答える設問:
(a) データの統計処理についての文章をもとに、次の問いに答えてください。
(i) 中心傾向の尺度のうち、外れ値の影響を強く受けやすいとされているのはどれか。
(ii) 標準偏差が小さいことは、選手間の何についてどういう状態を意味するか。
(iii) 「75パーセンタイル」の成績は、上位何%の位置にあたるか。
(b) データの統計処理についての文章で、①〜③の番号を付けて挙げられている指標や値をすべて書き出してください。
(c) データの統計処理についての文章を、最後の文のあとから書き継いでください。

提示された文章:

☆ ☆ ☆ ☆ ☆

データの統計処理とアスリートのプロファイリング

テストで得られた数値をただ眺めるだけでなく、統計的に処理し、アスリートの長所と短所を客観的に評価し、トレーニングプログラムに反映させる手法を学びます。

1. 記述統計:集団の傾向を知る

チーム全員のテスト結果が出たら、まずは「記述統計」を用いて集団全体の傾向を把握します。代表的な指標(中心傾向の尺度)として、以下の3つがあります。
① 平均値(Mean):全ての数値を足して人数で割った値。極端に高い(または低い)外れ値の影響を強く受けやすい特徴があります。
② 中央値(Median):データを小さい順に並べた時に、ちょうど真ん中に来る値。外れ値の影響を受けにくいため、少人数のチームでは平均値より実態を表すことがあります。
③ 最頻値(Mode):最も多く出現した値。特定の記録に人数が集中しているかを確認できます。

2. ばらつきの尺度:チーム内の能力差を知る

平均値だけでは「全員が平均付近の実力なのか、エースと初心者が混在しているのか」が分かりません。そこで、データの散らばり具合(ばらつきの尺度)を確認します。
① 範囲(Range):最高記録から最低記録を引いた値。
② 標準偏差(Standard Deviation: SD):データが平均値からどれくらい散らばっているかを示す統計量です。標準偏差が小さいほど、選手間の能力差が小さく(粒揃い)、標準偏差が大きいほど能力差が大きいことを意味します。チームのトレーニングメニューを分ける(個別化する)べきかの判断材料になります。

3. 推測統計と効果量(Zスコアとパーセンタイルランク)

個人の評価を行う際、単なる測定値ではなく相対的な評価基準を用います。
① Zスコア:「(個人の測定値 − 平均値) ÷ 標準偏差」で計算され、その選手が平均からどれくらい離れているかを示す標準化スコアです。
② パーセンタイルランク:100人中、下から数えて何パーセントの位置にいるかを示す指標です。「75パーセンタイル」であれば、下から75%(上位25%)の位置にいる優秀な成績であることを意味します。選手へのフィードバックとして非常に分かりやすい指標です。

☆ ☆ ☆ ☆ ☆

データソースからの記録

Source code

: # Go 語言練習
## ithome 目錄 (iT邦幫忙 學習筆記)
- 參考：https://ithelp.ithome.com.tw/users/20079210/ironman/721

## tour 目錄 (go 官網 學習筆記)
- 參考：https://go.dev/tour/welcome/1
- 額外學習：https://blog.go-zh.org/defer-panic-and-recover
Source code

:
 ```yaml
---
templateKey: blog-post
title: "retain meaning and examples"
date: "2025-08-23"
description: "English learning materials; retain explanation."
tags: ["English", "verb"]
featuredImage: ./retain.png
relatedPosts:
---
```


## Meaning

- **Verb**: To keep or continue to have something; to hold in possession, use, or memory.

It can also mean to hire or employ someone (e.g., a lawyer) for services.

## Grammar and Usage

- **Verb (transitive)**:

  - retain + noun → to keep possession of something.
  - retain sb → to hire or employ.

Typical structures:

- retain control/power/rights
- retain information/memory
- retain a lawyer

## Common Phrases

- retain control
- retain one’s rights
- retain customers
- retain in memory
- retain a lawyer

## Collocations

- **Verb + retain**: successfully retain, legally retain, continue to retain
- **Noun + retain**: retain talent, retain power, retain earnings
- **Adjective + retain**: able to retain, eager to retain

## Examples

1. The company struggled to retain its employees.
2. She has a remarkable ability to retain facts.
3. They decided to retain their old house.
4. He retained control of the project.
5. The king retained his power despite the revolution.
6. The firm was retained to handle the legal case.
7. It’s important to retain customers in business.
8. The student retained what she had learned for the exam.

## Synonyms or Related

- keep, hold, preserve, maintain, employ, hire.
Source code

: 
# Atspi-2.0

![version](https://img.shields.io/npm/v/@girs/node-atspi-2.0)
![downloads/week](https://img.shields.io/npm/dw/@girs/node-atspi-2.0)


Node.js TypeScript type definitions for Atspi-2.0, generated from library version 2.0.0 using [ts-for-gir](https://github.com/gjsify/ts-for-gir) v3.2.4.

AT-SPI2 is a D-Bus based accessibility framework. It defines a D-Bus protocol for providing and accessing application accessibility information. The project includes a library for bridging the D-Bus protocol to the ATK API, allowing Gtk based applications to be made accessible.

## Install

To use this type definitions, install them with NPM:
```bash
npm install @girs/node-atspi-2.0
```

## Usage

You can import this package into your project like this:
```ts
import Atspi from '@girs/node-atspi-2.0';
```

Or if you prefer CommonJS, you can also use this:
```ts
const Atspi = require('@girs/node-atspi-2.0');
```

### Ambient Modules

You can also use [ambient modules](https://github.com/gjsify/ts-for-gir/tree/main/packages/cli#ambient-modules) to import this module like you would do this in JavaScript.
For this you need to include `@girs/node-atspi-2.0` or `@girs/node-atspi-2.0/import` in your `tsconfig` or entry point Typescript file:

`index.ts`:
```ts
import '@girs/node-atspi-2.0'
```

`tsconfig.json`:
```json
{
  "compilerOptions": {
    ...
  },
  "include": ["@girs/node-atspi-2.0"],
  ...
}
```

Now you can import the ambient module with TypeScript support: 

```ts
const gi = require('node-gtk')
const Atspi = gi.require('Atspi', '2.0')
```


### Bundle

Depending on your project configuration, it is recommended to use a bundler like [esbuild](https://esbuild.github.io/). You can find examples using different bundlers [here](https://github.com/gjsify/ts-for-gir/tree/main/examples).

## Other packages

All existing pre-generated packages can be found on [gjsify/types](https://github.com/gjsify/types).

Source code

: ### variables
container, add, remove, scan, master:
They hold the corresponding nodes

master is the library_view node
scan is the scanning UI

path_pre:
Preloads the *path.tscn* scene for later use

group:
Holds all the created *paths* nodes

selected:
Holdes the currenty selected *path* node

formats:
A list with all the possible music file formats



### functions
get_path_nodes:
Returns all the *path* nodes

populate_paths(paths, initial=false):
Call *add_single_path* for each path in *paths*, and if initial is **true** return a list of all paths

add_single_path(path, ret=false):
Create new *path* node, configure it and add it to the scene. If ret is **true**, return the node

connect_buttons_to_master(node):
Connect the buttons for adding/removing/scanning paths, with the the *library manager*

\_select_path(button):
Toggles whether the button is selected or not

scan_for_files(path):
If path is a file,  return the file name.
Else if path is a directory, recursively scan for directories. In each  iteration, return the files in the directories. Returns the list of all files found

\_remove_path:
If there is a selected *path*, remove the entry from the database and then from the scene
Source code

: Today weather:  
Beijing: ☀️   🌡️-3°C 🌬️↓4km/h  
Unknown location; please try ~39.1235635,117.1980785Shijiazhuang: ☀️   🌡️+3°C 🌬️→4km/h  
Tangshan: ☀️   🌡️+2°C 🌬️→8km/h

☆ ☆ ☆ ☆ ☆

課題の結果:
(a)
(i) 平均値(Mean)
(ii) 選手間の能力差が小さい(粒揃い)ことを意味する。
(iii) 上位25%

(b)
平均値(Mean)
中央値(Median)
最頻値(Mode)
範囲(Range)
標準偏差(Standard Deviation: SD)
Zスコア
パーセンタイルランク

(c)
4. アスリートのプロファイリングとフィードバック

統計処理が終わったら、競技に必要な能力の基準値(ノーマティブデータ)と個人の結果を比較し、アスリートの「プロファイリング(強みと弱みの特定)」を行います。例えば、バスケットボール選手で「最大筋力(スクワット)」はチーム上位だが、「アジリティ」がチーム下位である場合、筋肥大メニューを減らし、アジリティドリルを重点的に処方するという判断が可能になります。CSCSは、テストの「測定者」で終わるのではなく、この「評価結果から次のトレーニングプログラムをデザインする」能力こそが最も重要な役割です。

理解度チェック:例題

Q. データの散らばり具合を示す「ばらつきの尺度」であり、データが平均値の周囲にどの程度集まっているか(または離れているか)を示す代表的な統計指標は何でしょうか?

▶ 答えと解説を見る

A. 標準偏差(Standard Deviation)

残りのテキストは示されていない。